Tra le trasgressioni del film c’è anche una rivelazione scioccante. Dal morente Re Joffy veniamo a sapere della presenza di un figlio “bastardo” di Akeem negli Stati Uniti. Semmi (Arsenio Hall), spinto dal principe a dare spiegazioni sul come fosse stato possibile, rivela che Lavelle (il figlio) sarebbe la conseguenza di un rapporto non consensuale fra Akeem e Mary. Una violenza in piena regola con il principe Akeem drogato e semi cosciente, tanto da ricordarsi la scena come un attacco di un cinghiale, e Mary che sfrutta questa situazione per eludere la volontà del principe. Su questa scena si fonda tutta una linea comica che nel 1988 poteva essere ancora ancora accettata dai più, ma che nel 2021 risulta inspiegabile ed assolutamente inaccettabile.

In un settore che è stato sicuramente rinnovato dal #MeToo meno di tre anni fa, adottare l’umorismo accanto a qualsiasi rappresentazione di violenza sessuale è un rischio enorme. Non è che non possa essere fatto, ma deve servire a un’ambizione più grande e non operare come un semplice punto della trama ed essere trattato come poco più di un evento trascurato.

Il principe cerca figlio

Il principe cerca figlio non riesce sia ad aggiornare la sua sensibilità (nonostante un mezzo tentativo, lungo la strada, con alcune idee pseudo femministe) né a riprodurre le sensazioni fantastiche e divertenti che hanno reso l’originale davvero eccezionale. Nonostante la loro continua presenza, i sequel rimangono una vendita assai difficile per un pubblico che spera di provare un piacere uguale o simile a quello che ha provato la prima volta.
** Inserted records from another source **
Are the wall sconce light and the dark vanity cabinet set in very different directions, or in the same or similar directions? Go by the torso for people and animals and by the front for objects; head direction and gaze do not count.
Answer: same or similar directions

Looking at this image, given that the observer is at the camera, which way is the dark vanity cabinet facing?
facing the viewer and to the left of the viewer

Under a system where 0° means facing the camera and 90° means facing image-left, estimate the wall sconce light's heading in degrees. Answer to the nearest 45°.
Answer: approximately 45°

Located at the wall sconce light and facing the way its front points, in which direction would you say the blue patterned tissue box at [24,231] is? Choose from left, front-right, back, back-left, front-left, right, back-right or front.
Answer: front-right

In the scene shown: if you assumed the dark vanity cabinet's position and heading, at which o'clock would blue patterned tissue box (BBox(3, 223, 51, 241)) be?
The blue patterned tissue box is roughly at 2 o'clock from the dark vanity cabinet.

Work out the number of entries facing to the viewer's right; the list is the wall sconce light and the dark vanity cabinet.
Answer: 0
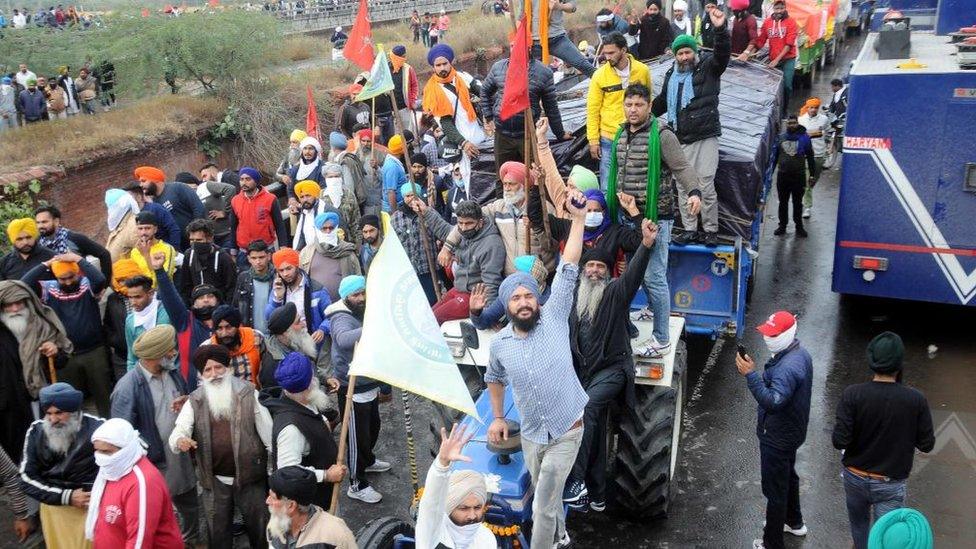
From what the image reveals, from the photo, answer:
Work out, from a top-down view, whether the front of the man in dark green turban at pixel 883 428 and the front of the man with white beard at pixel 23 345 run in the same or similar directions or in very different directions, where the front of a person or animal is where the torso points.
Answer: very different directions

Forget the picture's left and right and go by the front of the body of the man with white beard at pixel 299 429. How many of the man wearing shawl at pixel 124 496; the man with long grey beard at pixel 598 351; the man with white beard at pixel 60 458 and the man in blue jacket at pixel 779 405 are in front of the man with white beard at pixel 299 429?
2

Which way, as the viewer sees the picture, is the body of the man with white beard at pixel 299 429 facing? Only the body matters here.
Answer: to the viewer's right

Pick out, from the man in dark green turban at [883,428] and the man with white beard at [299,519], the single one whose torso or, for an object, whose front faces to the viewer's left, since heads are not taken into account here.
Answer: the man with white beard

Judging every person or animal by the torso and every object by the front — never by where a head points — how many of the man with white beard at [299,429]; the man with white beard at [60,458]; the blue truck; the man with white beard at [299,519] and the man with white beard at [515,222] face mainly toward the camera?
2

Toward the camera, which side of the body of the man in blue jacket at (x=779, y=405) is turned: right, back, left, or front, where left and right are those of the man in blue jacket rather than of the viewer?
left

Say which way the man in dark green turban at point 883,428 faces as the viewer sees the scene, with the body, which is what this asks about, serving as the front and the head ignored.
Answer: away from the camera

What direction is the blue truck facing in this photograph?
away from the camera

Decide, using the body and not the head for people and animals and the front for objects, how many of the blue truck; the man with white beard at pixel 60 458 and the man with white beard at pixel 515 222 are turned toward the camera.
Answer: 2

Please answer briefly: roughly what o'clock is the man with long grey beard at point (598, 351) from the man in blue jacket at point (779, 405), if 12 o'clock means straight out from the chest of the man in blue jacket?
The man with long grey beard is roughly at 12 o'clock from the man in blue jacket.

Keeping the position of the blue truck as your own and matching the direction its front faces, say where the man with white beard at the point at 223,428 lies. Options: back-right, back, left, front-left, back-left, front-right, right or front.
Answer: back-left

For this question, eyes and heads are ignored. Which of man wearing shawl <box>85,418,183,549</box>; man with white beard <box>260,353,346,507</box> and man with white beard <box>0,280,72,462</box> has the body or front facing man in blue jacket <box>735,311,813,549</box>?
man with white beard <box>260,353,346,507</box>

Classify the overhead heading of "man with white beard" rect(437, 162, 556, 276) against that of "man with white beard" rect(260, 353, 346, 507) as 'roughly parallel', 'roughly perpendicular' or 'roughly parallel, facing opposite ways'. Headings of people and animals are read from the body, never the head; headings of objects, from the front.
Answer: roughly perpendicular
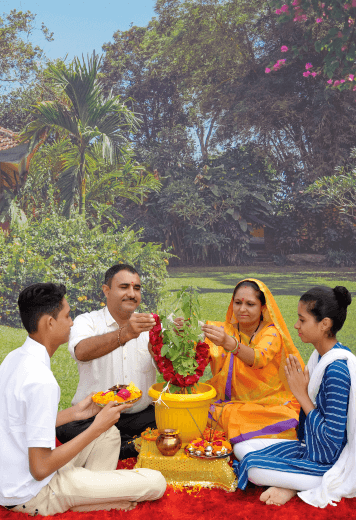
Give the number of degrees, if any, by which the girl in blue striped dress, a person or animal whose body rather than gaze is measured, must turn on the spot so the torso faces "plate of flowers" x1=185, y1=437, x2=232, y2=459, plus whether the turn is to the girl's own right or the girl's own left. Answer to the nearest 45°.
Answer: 0° — they already face it

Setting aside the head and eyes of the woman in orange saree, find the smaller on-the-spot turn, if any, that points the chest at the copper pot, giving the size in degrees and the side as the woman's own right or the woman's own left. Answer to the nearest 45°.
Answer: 0° — they already face it

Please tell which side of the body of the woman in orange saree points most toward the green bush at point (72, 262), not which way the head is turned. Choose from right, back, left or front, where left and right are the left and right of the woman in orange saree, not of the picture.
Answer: right

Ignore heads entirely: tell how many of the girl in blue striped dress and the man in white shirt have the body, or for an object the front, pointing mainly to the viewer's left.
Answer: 1

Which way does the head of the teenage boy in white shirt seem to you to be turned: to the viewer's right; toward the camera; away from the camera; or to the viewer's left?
to the viewer's right

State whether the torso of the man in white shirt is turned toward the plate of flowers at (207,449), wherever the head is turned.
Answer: yes

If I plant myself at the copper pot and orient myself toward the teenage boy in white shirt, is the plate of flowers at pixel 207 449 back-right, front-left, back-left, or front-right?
back-left

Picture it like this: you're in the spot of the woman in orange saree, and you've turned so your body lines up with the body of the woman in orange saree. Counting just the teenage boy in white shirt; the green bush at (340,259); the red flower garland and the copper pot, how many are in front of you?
3

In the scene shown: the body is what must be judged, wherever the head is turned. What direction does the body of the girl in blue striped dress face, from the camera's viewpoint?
to the viewer's left

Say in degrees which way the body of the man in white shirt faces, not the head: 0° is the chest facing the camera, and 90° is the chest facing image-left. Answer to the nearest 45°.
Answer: approximately 315°

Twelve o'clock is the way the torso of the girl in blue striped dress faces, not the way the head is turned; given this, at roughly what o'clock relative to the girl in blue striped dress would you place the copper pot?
The copper pot is roughly at 12 o'clock from the girl in blue striped dress.

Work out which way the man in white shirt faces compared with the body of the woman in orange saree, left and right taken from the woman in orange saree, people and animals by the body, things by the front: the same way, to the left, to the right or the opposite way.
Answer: to the left

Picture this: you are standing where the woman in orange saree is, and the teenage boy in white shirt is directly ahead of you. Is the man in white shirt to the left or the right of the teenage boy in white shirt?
right

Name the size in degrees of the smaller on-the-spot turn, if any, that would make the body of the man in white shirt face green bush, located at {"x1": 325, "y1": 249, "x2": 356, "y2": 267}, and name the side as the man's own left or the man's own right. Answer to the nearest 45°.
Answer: approximately 90° to the man's own left

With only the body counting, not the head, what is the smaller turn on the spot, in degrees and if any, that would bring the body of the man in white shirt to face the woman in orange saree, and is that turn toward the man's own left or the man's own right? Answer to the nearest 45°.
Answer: approximately 45° to the man's own left

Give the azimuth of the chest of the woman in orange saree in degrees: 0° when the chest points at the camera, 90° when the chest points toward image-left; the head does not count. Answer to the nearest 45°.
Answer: approximately 45°
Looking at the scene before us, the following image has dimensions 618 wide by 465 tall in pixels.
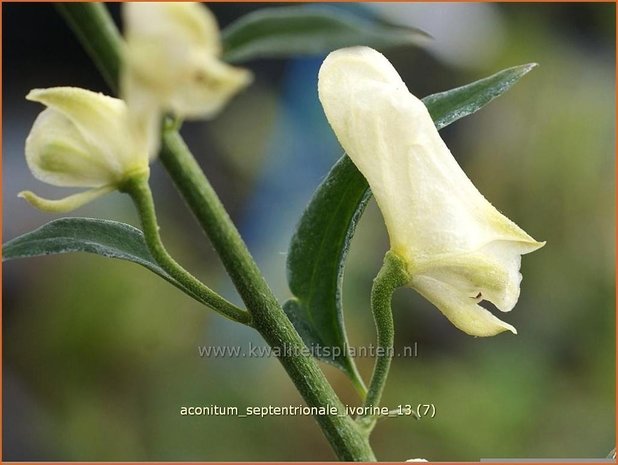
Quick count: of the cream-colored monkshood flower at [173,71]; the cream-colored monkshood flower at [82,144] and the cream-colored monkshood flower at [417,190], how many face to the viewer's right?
2

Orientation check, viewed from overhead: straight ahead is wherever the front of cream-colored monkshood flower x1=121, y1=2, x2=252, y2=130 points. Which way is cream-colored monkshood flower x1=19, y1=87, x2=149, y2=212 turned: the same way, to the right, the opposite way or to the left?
the opposite way

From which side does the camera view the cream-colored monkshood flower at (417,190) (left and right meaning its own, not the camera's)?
right

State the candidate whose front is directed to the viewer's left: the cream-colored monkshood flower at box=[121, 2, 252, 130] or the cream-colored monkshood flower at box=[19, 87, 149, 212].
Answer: the cream-colored monkshood flower at box=[19, 87, 149, 212]

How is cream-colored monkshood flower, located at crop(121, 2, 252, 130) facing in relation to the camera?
to the viewer's right

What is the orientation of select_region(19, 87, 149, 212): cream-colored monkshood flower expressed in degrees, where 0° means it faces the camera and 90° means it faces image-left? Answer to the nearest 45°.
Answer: approximately 90°

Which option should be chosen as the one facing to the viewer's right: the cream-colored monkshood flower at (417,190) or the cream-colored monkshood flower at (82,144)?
the cream-colored monkshood flower at (417,190)
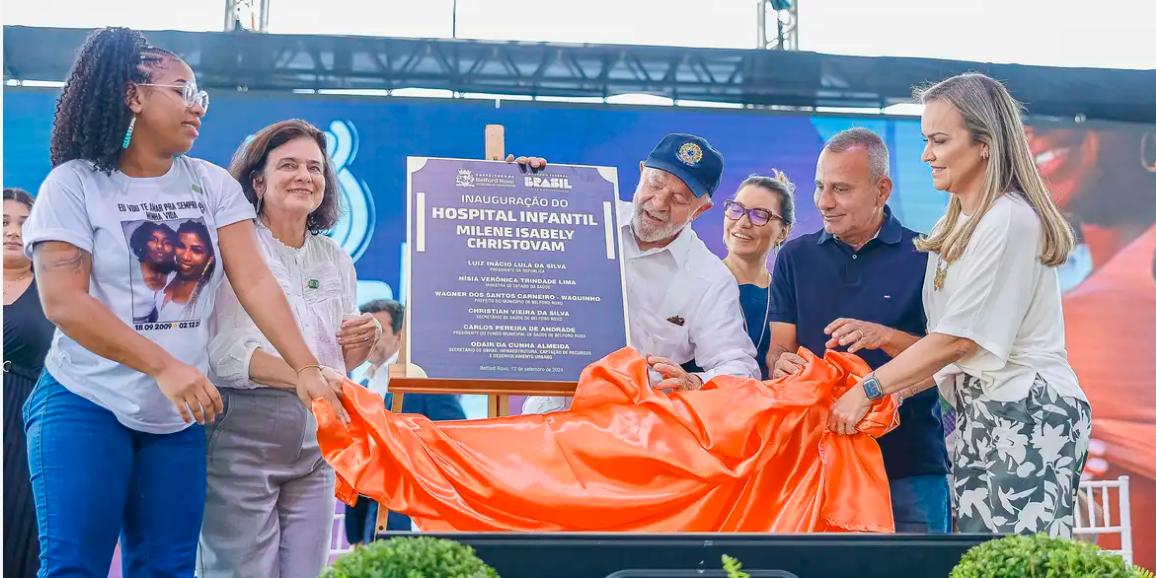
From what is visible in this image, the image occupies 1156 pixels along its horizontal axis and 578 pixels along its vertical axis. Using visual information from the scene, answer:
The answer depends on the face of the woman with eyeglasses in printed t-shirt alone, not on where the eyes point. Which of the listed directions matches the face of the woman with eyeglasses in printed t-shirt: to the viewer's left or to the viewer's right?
to the viewer's right

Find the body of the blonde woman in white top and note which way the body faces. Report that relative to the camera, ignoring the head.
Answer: to the viewer's left

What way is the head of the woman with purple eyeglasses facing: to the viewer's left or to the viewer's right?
to the viewer's left

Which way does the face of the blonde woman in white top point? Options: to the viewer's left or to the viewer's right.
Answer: to the viewer's left

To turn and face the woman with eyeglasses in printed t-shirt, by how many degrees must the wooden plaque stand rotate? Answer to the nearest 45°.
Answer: approximately 90° to its right

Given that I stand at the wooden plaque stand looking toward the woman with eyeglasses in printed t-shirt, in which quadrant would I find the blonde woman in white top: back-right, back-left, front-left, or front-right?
back-left
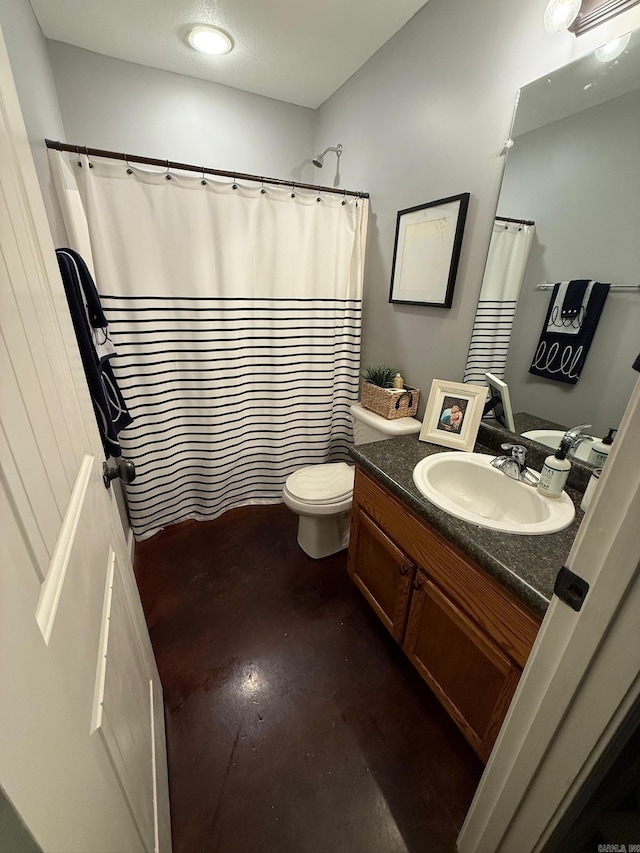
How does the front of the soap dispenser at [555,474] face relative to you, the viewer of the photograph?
facing the viewer and to the left of the viewer

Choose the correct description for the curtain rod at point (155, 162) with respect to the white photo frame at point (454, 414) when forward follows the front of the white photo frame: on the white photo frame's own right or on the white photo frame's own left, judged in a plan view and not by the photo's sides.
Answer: on the white photo frame's own right

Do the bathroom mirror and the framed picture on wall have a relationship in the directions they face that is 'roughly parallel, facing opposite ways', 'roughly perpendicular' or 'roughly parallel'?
roughly parallel

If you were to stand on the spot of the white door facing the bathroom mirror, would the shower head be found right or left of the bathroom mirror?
left

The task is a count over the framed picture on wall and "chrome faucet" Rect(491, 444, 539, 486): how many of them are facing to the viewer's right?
0

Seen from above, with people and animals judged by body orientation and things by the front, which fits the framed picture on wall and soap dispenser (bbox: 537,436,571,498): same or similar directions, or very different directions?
same or similar directions

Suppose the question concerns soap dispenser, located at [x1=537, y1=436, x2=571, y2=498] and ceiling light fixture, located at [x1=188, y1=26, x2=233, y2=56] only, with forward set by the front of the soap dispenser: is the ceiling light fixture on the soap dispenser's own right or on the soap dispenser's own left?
on the soap dispenser's own right

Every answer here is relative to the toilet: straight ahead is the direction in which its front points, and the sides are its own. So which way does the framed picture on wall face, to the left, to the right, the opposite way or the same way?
the same way

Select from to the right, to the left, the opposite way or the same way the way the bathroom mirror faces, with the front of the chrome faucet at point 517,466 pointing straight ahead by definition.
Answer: the same way

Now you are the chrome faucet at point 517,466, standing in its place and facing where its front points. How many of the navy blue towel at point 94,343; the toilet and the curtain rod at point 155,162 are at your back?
0

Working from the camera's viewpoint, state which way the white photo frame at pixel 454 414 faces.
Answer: facing the viewer

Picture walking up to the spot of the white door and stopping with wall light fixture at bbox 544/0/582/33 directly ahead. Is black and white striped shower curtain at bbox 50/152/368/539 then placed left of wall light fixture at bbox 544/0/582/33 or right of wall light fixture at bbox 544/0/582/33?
left

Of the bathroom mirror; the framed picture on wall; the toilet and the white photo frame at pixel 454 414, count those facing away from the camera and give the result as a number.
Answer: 0
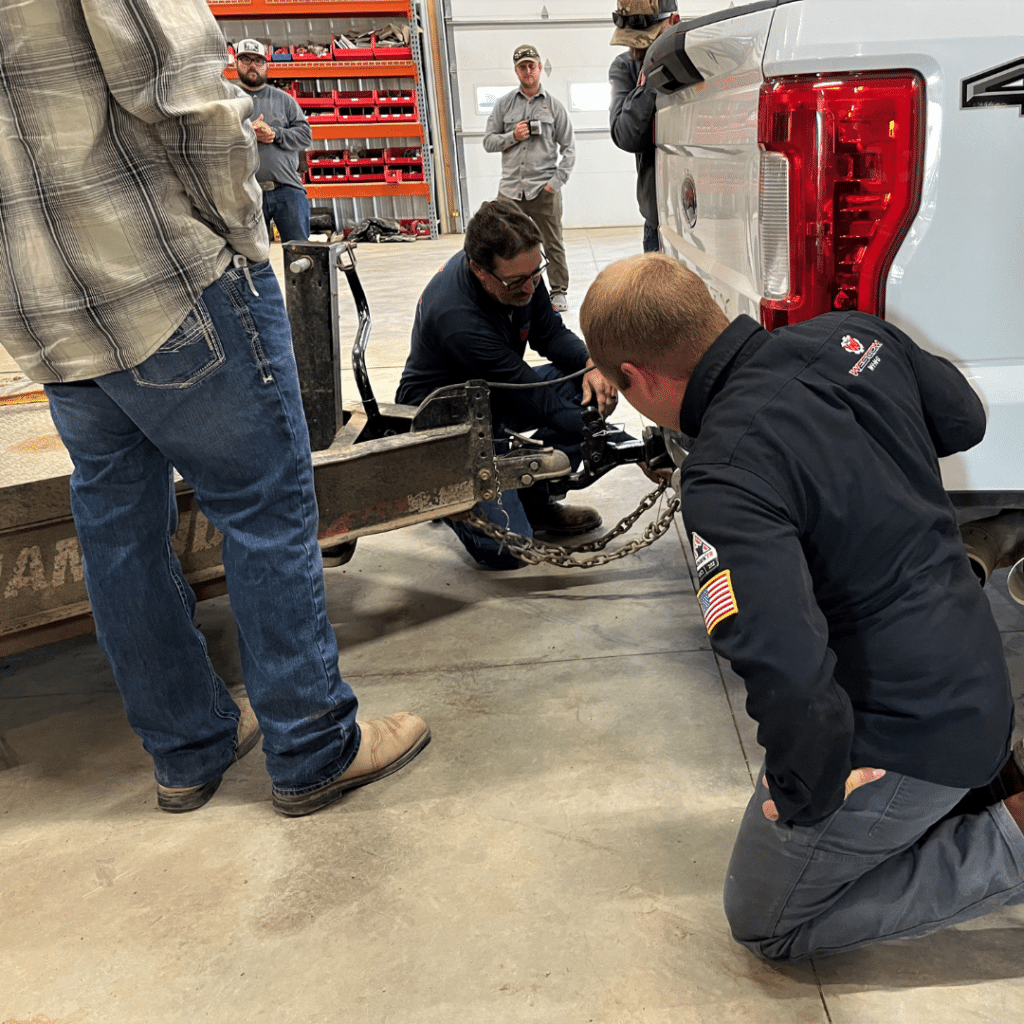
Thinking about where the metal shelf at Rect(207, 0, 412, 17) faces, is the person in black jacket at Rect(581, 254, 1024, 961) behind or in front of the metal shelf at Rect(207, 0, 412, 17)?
in front

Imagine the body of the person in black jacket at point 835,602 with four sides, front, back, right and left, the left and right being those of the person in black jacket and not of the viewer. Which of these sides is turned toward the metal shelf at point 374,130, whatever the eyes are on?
front

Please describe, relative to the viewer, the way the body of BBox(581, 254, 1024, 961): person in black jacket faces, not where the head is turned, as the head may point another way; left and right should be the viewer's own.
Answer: facing away from the viewer and to the left of the viewer

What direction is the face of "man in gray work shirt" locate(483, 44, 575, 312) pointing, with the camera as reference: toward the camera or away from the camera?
toward the camera

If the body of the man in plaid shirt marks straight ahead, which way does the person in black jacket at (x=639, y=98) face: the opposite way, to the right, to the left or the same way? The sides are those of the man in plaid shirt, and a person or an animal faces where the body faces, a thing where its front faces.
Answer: the opposite way

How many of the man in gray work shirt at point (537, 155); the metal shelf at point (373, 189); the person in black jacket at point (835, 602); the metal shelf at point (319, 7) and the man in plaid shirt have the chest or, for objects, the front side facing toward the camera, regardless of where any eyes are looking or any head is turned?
3

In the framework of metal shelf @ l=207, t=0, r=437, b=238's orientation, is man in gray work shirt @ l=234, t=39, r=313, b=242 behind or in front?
in front

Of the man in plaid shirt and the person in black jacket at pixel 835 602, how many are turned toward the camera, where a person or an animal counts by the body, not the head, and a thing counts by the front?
0

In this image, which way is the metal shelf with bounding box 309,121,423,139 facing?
toward the camera

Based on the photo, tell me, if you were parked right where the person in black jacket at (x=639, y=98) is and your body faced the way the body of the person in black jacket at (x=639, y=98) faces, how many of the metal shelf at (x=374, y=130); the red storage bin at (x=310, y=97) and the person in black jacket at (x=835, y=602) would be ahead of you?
1

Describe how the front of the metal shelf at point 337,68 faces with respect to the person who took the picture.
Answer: facing the viewer

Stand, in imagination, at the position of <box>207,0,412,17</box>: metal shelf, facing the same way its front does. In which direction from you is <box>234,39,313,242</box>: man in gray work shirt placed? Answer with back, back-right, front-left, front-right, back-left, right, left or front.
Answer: front

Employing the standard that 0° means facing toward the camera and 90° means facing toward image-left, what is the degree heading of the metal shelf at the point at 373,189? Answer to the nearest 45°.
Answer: approximately 0°

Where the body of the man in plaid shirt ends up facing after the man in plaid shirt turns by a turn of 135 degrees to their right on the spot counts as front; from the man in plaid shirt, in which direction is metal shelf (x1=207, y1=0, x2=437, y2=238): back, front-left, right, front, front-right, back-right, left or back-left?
back

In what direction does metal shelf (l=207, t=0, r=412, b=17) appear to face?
toward the camera

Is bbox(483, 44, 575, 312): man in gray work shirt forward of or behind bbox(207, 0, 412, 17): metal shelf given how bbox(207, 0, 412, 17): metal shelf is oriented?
forward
Anche se questo sequel fosse stato interessante, sarebbe stato difficile avere successo con tutto il suo pubblico, vecchio e nuovo. Il fatto che sia così spettacolarmente inadeguato, incapace di soddisfare chi lo guarda e di dimostrare la giusta sensibilità per una commedia del 2021, è una testimonianza dell’unica cosa in cui gli sceneggiatori non hanno sbagliato: “Perché rovinare una storia già stupenda?”.